You’ve seen Gilbert and Sullivan’s The Mikado several times and don’t think another viewing beckons when — bother! — along comes the Lamplighters’ and it’s all fresh and like new. The opening night of the series, in Walnut Creek’s Lesher Center last Friday, might have been the fifth, it was that smooth; but then, that’s what the Lamps do, and have been doing for 60 years.
The production has always turned on two premises: a director with a light and fantastical touch (here, Jane Erwin Hammett) and principals who step up to the challenge of their great predecessors by bringing new, delightfully engaging personalities to give a different flair to the old favorite. You may cherish memories of Gilbert Russak’s Ko-Ko, but here comes F. Lawrence Ewing with a wholly different, mercurial, slippery take on the Lord High Executioner-in-spite-of-himself. And hello Sonia Gariaeff, a Katisha not to outdo the imperishable June Wilkins, but to contrast, big time.
First, a word about design and words. Ric Tringali has created a (literally) simply beautiful set in a nice Asian manner, the central unit being a temple useful for clever ins and outs, surmounted by a characteristic lion’s head, with a matching throne unit next door. Beaver Bauer’s costumes are pleasing, colorful, and subtle. The Mikado’s get-up, as an example, is vastly more effective than the Mikado-caricature done for the unfortunate Sarastro in the San Francisco Opera’s recent Magic Flute.
And supertitles were used. Cast diction was perfectly good, though the projections helped immeasurably in catching such trouvailles of W.S. Gilbert’s as “You very imperfect ablutioner” (to rhyme with “executioner,” of course) and “She’ll toddle away, as all aver …” and updated lines in Ko-Ko’s “I’ve got a little list.” I don’t recall being so amused before by G&S’ private joke of tucking in a sea shanty against Nanki-Poo’s “A wand’ring minstrel I.”
Too bad that G & S isn’t an Olympic category; the Lamps would have a good shot at the gold.
Ewing’s Ko-Ko was ever so wily and enchanting a con man, with fine delivery of Ko-Ko’s great numbers like the terrific takeoff on the operatic “willow song,” and with sleek moves, really danced. The love-couple was Robert Vann, a gracious Nanki-Poo with his pleasing, light-voiced tenor, and Lindsay Thompson Roush, a Yum-Yum with a smooth, free, and lovely soprano, delightful in the supermodel song, “The moon and I.”
Gariaeff was a delightfully dominating Katisha, coming on first in a witch’s hair-do.
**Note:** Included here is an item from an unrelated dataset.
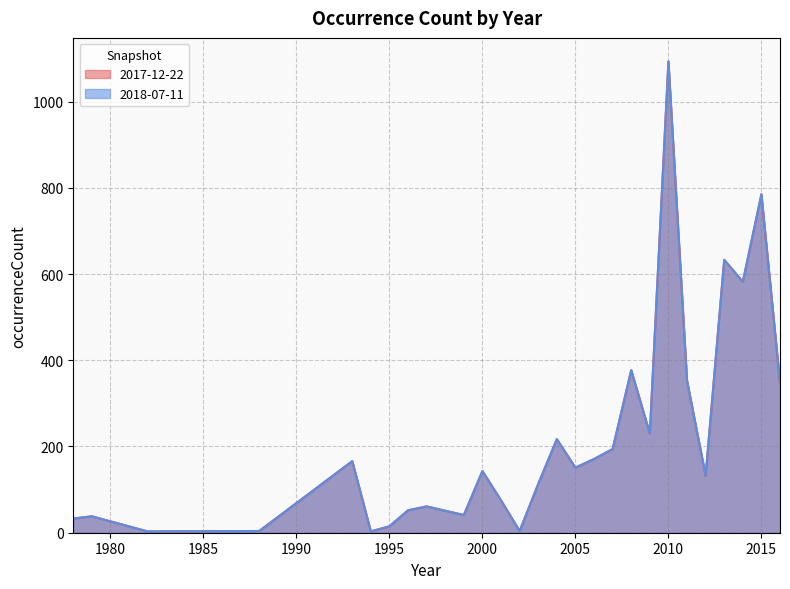

True or false: 2018-07-11 has a value of 113 at 2003.

True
She took over the show toward the end, barreling out “There is beauty in the bellow of the blast,” at her heavy-mezzo best.
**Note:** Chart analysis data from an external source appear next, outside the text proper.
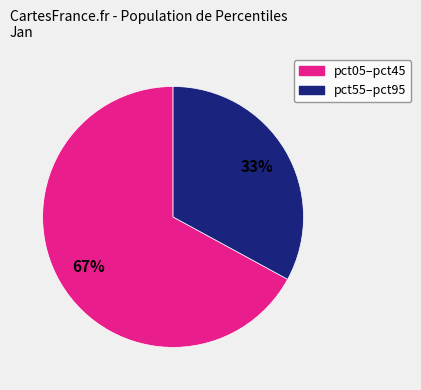

True or false: pct05–pct45 accounts for 67% of the total.

True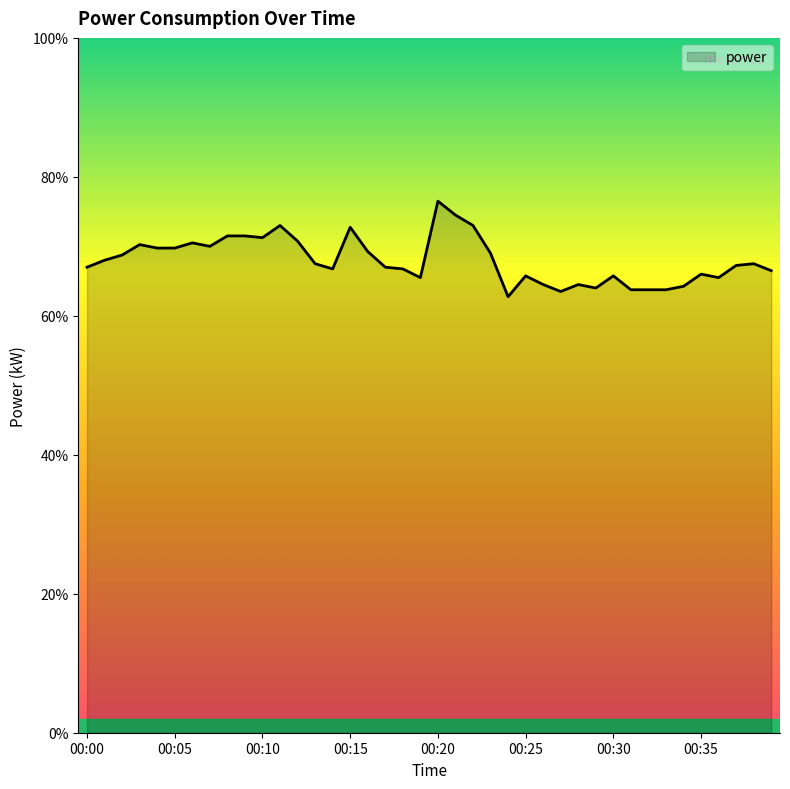

Does the chart display data point markers on the line(s)?

No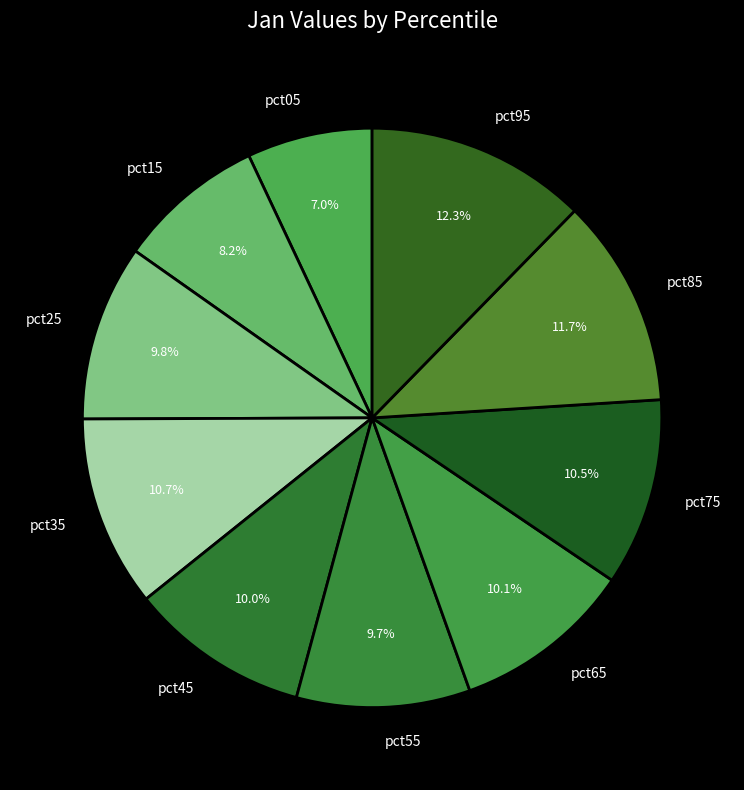

To the nearest percent, what portion does pct35 represent?

11%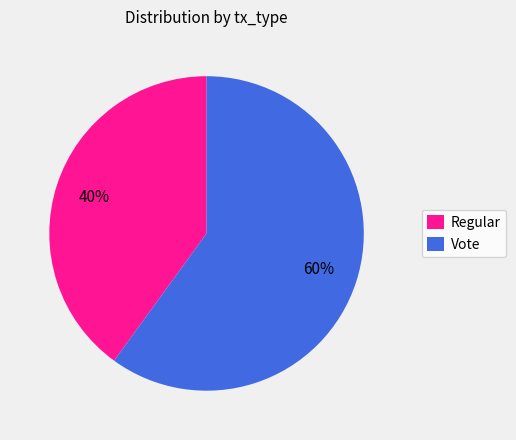

How many slices are in this pie chart?

2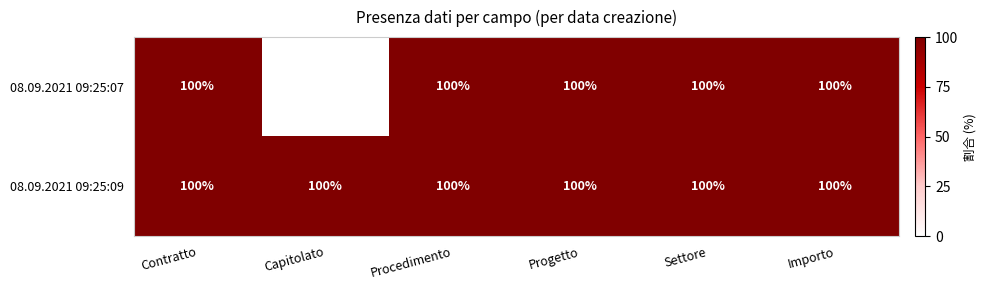

What is the sum of all 08.09.2021 09:25:09 values?

600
Robby Stafford made out as a charming Pooh-Bah, Lord High Everything Else, with a warm, easy baritone, and Wm H. Neil made appealing even the brief severities of the Mikado’s, in a deft and charmed portrayal, his bass voice rich and focused. John Melis was the nobleman Pish-Tush, with his handsome baritone voice, Molly Mahoney was excellent as Pitti-Sing, and Talia Levitan right with her as Peep-Bo.
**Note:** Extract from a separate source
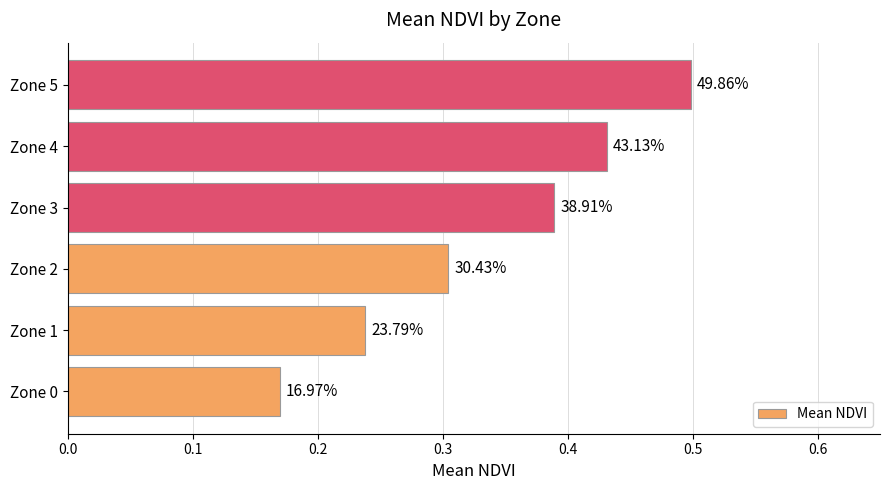

How many bars are there in total?

6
Musically, everything was smooth and melodious, thanks to the agile, exact, and light leadership of the conductor, Monroe Kanouse, all in an easy flow and balance (full disclosure: he’s a colleague and friend of mine of 60 years). The chorus was fine and true, while the Lamplighters Orchestra, all dependable familiars, was on the money. Too bad only that G & S isn’t an Olympic category; the Lamps would have a good shot at the gold. However, consolation: The Mikado is playing this weekend in the Napa Valley Opera House, and weekends thereafter in Mountain View, San Francisco’s Yerba Buena Center for the Arts, and evermore-in-Livermore.